Thursday, March 6, 2014


Every astrologer I trust has referred to this period in history as a time of social and personal reinvention, just like the sixties, energetically. Yeah, it surely is. The cultural shifts are dramatic - such as marriage equality. All of a sudden, a tipping point was reached and boom. Done and done. I know there are still states fighting it, but for heaven's sake, there is no point in it. The paradigm has shifted for sure.

We are an opportunistic species. We are social predators. Hence where we sense weakness, we attempt to dominate. In times of extreme change such as now, also in the sixties, social evolution is accompanied by violence and fear. During the sixties, it was the Vietnam War, something we watched on television. The Vietnam War was a hideous injury to the American soul. It was ghastly. Simultaneously, women's rights and civil rights advanced by leaps and strides, though both movements were accompanied by violence and fear. It seems that social change on the level that occurred in the sixties can't take place without crises.

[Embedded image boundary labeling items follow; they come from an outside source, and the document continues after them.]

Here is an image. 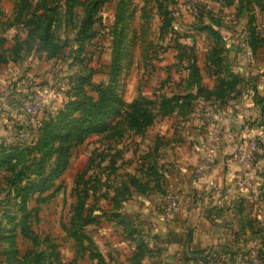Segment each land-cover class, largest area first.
Returning <instances> with one entry per match:
<instances>
[{
    "label": "rangeland",
    "instance_id": "rangeland-1",
    "mask_svg": "<svg viewBox=\"0 0 264 264\" xmlns=\"http://www.w3.org/2000/svg\"><path fill=\"white\" fill-rule=\"evenodd\" d=\"M261 5L264 0H0V154L22 158L13 170L0 167V264H101L100 258L142 264L149 247L164 251L168 243L147 224L162 214V179L147 185L146 171L164 170L159 160L174 153L169 139L178 145L207 135L196 131L204 112L241 95H253L264 109ZM234 79L233 93L215 92L220 80ZM112 83L121 106L107 117V132L43 147L45 124L57 135L60 121L77 117L79 105L96 102ZM172 97L178 107L161 114L160 101ZM138 101L152 119L132 127L124 112ZM261 119L262 138L250 139L258 153L249 161L259 167L249 212L260 205L261 222L253 225L248 214L241 230L264 244V114ZM60 154L64 170L31 188ZM82 189L93 222L81 230L91 244L80 246L70 227ZM197 254V264L243 260L238 252Z\"/></svg>",
    "mask_w": 264,
    "mask_h": 264
},
{
    "label": "crops",
    "instance_id": "crops-1",
    "mask_svg": "<svg viewBox=\"0 0 264 264\" xmlns=\"http://www.w3.org/2000/svg\"><path fill=\"white\" fill-rule=\"evenodd\" d=\"M252 96L241 95L221 109L204 112L205 124L201 122L196 131L207 135L198 134L178 145L169 139L174 153L159 160L164 168L159 170L164 172L161 188L165 193H178L180 207L171 217L160 214L147 220L151 233L168 244L164 251L149 247L142 264H197L198 250L213 257H224L219 254L224 251L234 256L247 253L250 243L257 240L244 236L241 224L248 214L254 217L250 219L253 225L258 219L261 222L260 205L254 204L253 213L249 212L259 167L250 164L244 174L236 160L252 137L262 138L263 127L257 126L262 109ZM202 163L210 168L196 177L193 171ZM197 242L201 249L196 248ZM244 261L243 256L241 264Z\"/></svg>",
    "mask_w": 264,
    "mask_h": 264
},
{
    "label": "trees",
    "instance_id": "trees-1",
    "mask_svg": "<svg viewBox=\"0 0 264 264\" xmlns=\"http://www.w3.org/2000/svg\"><path fill=\"white\" fill-rule=\"evenodd\" d=\"M261 6L264 8V5ZM236 85L237 80L235 79L231 82L220 80L215 92L221 95L223 98L226 96V94L233 93L235 91ZM189 98L191 97L188 95L182 100H188ZM178 101L179 98L177 97L162 99L158 105V111L161 114L171 113L178 107ZM116 103H118V107L121 106L120 99L115 94V85L112 83L100 91L98 100L96 102H84L79 105V107L75 110L80 112L77 117L71 118L69 121H60L58 125V127H60V132L57 135H51V131H53L56 127H52L48 123L45 124L43 127V147L48 146L49 143H53L56 140L60 144H64L69 140L82 141L90 135H98L107 132L110 129V124L106 121V119L114 112V106ZM144 103V101L135 102L129 106L130 111L124 112L128 123L132 127H138L140 121H144V125H148L150 123L152 118L149 114V111L141 109V105ZM147 104H149V102ZM261 109L262 112L260 116L264 114L263 107H261ZM21 159V154L18 153L9 155L0 154V167H7L13 170V168L18 165V162H20ZM64 168L65 162L62 160L60 154L56 159L55 167L50 171L49 175H47L46 178H40L38 183L33 184L31 188H35L45 181L57 177L64 170ZM41 174L38 172L36 175L41 177ZM145 177L149 178L146 180L147 185L150 184V181H153V178H155L157 184L159 180L162 179V175L154 168H149L146 171ZM136 179V176L132 177V183H136ZM159 188L164 194L165 192L162 190L161 185ZM87 199V190L82 189L81 194L78 195L77 203L74 206L71 219L70 234L74 241L80 246H83V240H86L89 245L91 244V241L81 231L82 227L93 222V217L89 216L85 210V201ZM255 241H257L259 245L257 260L259 264H264V244L261 243L259 239ZM243 256L245 257L244 264H248V252L243 253ZM100 261L102 264L101 258ZM205 262L206 264H217L213 263V261L209 262L208 260Z\"/></svg>",
    "mask_w": 264,
    "mask_h": 264
},
{
    "label": "built area",
    "instance_id": "built-area-1",
    "mask_svg": "<svg viewBox=\"0 0 264 264\" xmlns=\"http://www.w3.org/2000/svg\"><path fill=\"white\" fill-rule=\"evenodd\" d=\"M28 114H32L33 111L30 107L26 108ZM258 153V144L252 139L248 143L247 153L241 151L237 154L236 160L240 164L244 174L247 172V167L249 166V161H252L254 155ZM208 170L206 164H200L194 169V175L196 177L202 176V174ZM180 196L176 192H167L162 196V214L165 217H171L180 207ZM259 245L257 241H252L248 249V264H259L257 260V252Z\"/></svg>",
    "mask_w": 264,
    "mask_h": 264
}]
</instances>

I'm thinking, among other situations, about Russia and Putin and how he wrote that editorial, published in the New York Times, words that seemed noble, but were obviously a total crock of shit. Pardon my French!

There is some way in which the Cold War furthered social evolution during the sixties. Please don't ask me to explain why - or how. I'm not clear there's a cause and effect situation here. It's a correlation; big change gets us riled up, crises arise. My spirit guides say that every collision opens a portal in time/space, making possible the departure of the old. Nature abhors a vacuum. When the old way disappears through the portal, we scramble to fill the empty space. Some of the scrambling brings into being a new, more compassionate paradigm. Some of it brings chaos and violence. Same as it ever was.

A friend of mine said, during the Olympics, Everything is better when we hate Russia. It rings true. The Cold War kept us from completely fracturing during the social upheavals of the 1960s and 1970s because our hatred of Communism brought us together. Maybe it's OK to hate Russia for the next little while, to get us through this crazy moment in history. Who knows?

One thing that's great about early old age is that I can remember the last time this happened. As I have said for a few years, this period of time feels just like the sixties. Except: I miss the sex, I miss the drugs, I miss the rock and roll.



  1. I like the instability of social change, it feels right since we are the generation of instability...Putin is such a dangerous cartoon and is very amusing from afar. Merde! I still have republican friends who watch FOX- now, THAT is frightening.

  2. I never thought about that before -- the social positives of hating Russia! Ha! I suppose there will always be an "other" -- if not Russia then someone else. (Sometimes, for some people, it's Mexicans. Sometimes, for some people, it's Muslims.)

    It is funny how history repeats itself. Things that we thought were long settled -- the Cold War, or debates over evolution and creationism, for example -- keep coming back!

  3. Except the crazy right wing is not hating on Russia. They are still hating on our president and praising Putin.